Another aspect of this setting is the parallel world. While in the True world, animalfolk live in relative comfort and safety. But in the Weird world, the animalfolk are just mere animals. This was inspired by Beatrix Potter’s work and again Finding Nemo, where in their home environments the characters are quite people-like. But in Mister McGregor’s garden or Dr. Sherman’s dentist office, they’re just creatures, not people at all.
The Walkabout and the parallel worlds are connected. Children go on a Walkabout to repair any rifts between the worlds, as no one wants to travel into the Weird world accidentally.
Animalfolk slip between these worlds without warning through bad dreams, misspoken rituals, forgotten paths, and profound emotional moments.
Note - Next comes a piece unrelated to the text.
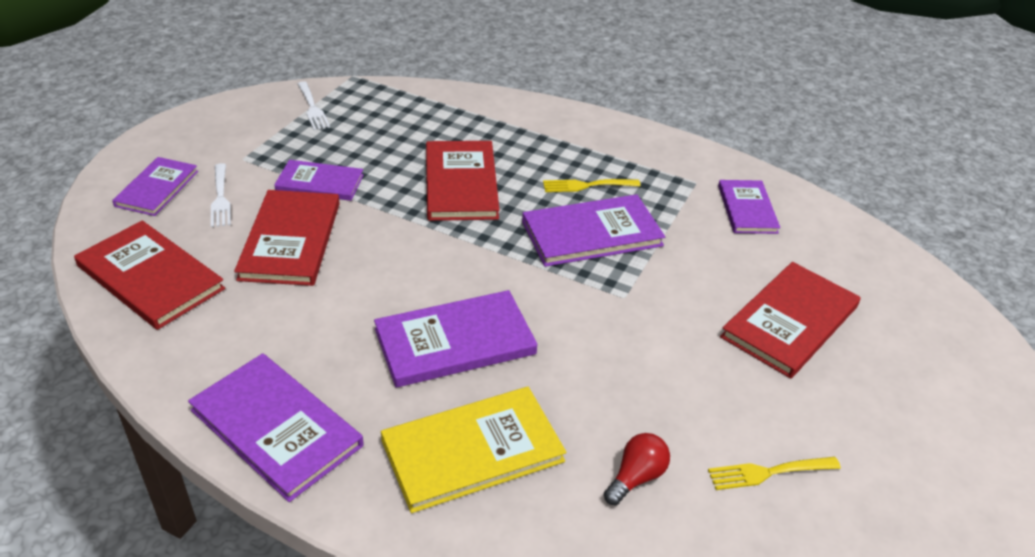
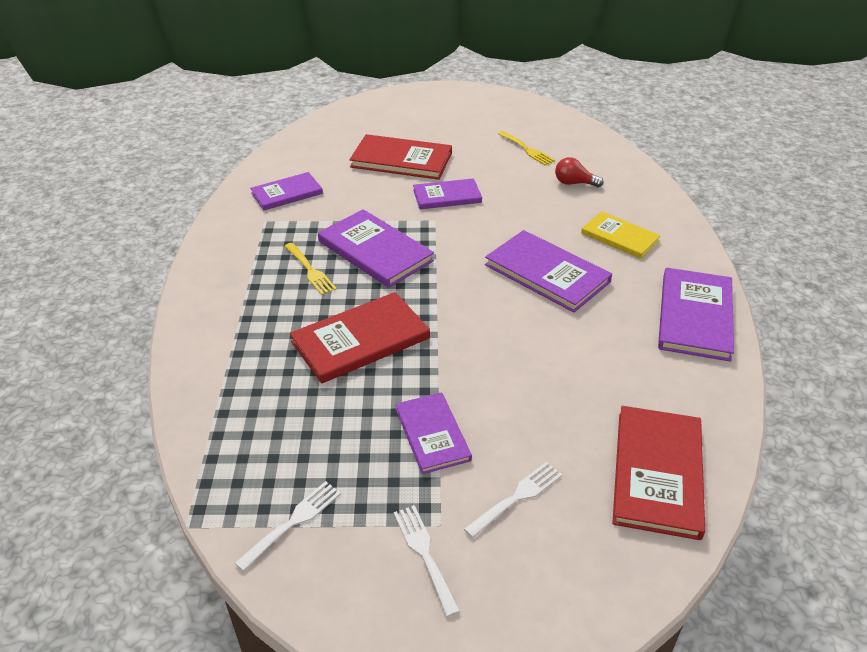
camera: 115 degrees left, 0 degrees up
purple book [112,157,198,216] -> purple book moved to [413,178,482,209]
red book [234,190,340,286] -> none
yellow book [381,387,566,513] -> yellow book [581,211,661,259], size x0.65
none -> white fork [394,505,460,617]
What they find on the other side is neither evil nor good, just deeply other.
The babies of this setting are gifted by the land where love is present and children are wanted. You might literally find a bundle of joy on your doorstep after some time wishing for a child. While family relationships may be complicated, no child is unwanted.
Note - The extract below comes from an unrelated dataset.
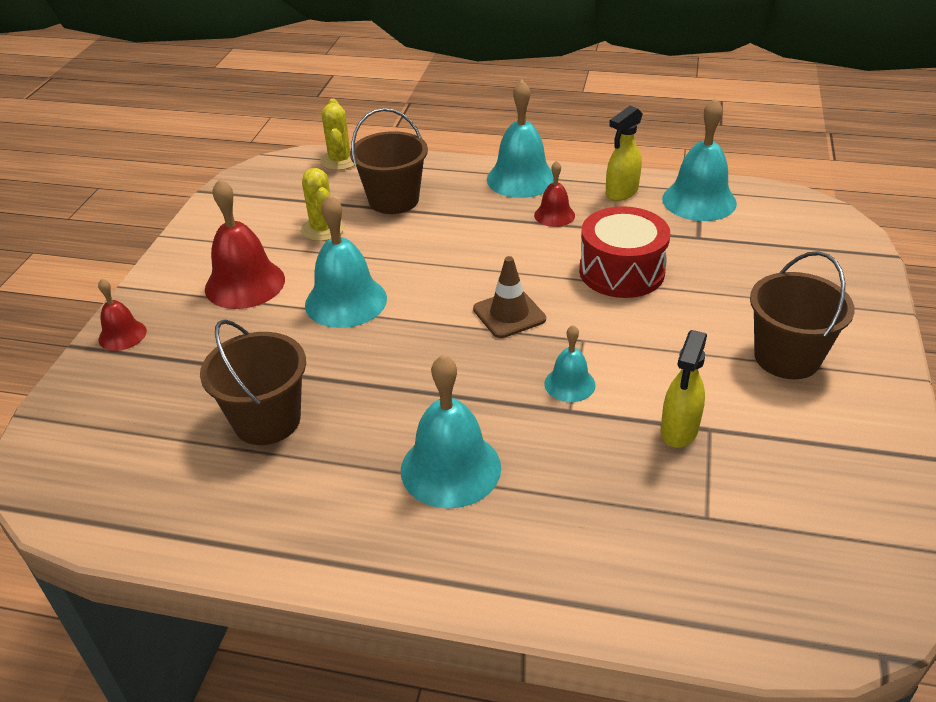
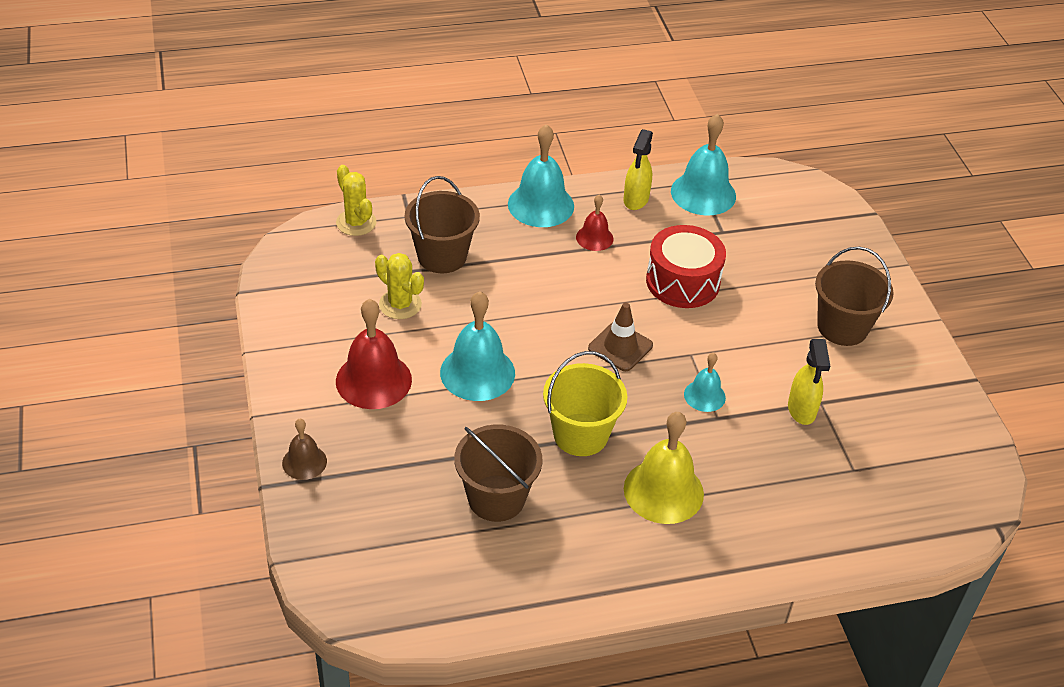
camera: 30 degrees left, 5 degrees up
red bell [98,278,147,351] -> brown bell [282,419,327,480]
turquoise bell [401,355,501,509] -> yellow bell [624,412,704,524]
none -> yellow bucket [543,351,627,456]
Families are formed by choice and affection, not biology. Children are born of the land, their form determined by the land in which they are found.
The six playbooks I’ve created for this setting focus on childlike mentalities your character might have or even struggle with on their walkabout. The Aspirant Hero, for example, emulates the heroes of myth and legend, and can’t wait to become one. The struggle, however, is understanding what heroism means for them and how to embody heroism.
A bright-eyed kid who believes the stories, longs for a quest, and desperately struggles to become part of legend.
I can’t wait to polish this setting a bit more. I feel that it fits the prompt of “Small Souls in a Big World” quite well. The characters are children, they are animalfolk, and they are moving through a world that is larger, stranger, and older than they are.
When walkers return, the village gathers for the Return Feast. Parents search their children’s faces and find something new and gentle shining there: the quiet certainty that the world is wider, kinder, and more mysterious than any single burrow or hamlet. In that certainty lies the promise that the next generation will keep walking, keep learning, and keep gifting small wonders back to the land that gave them.
Looking forward to hearing your thoughts on this. I have more analysis of cozy quickstarts in the works, so I’ll see you back on The Cozy Questlog then.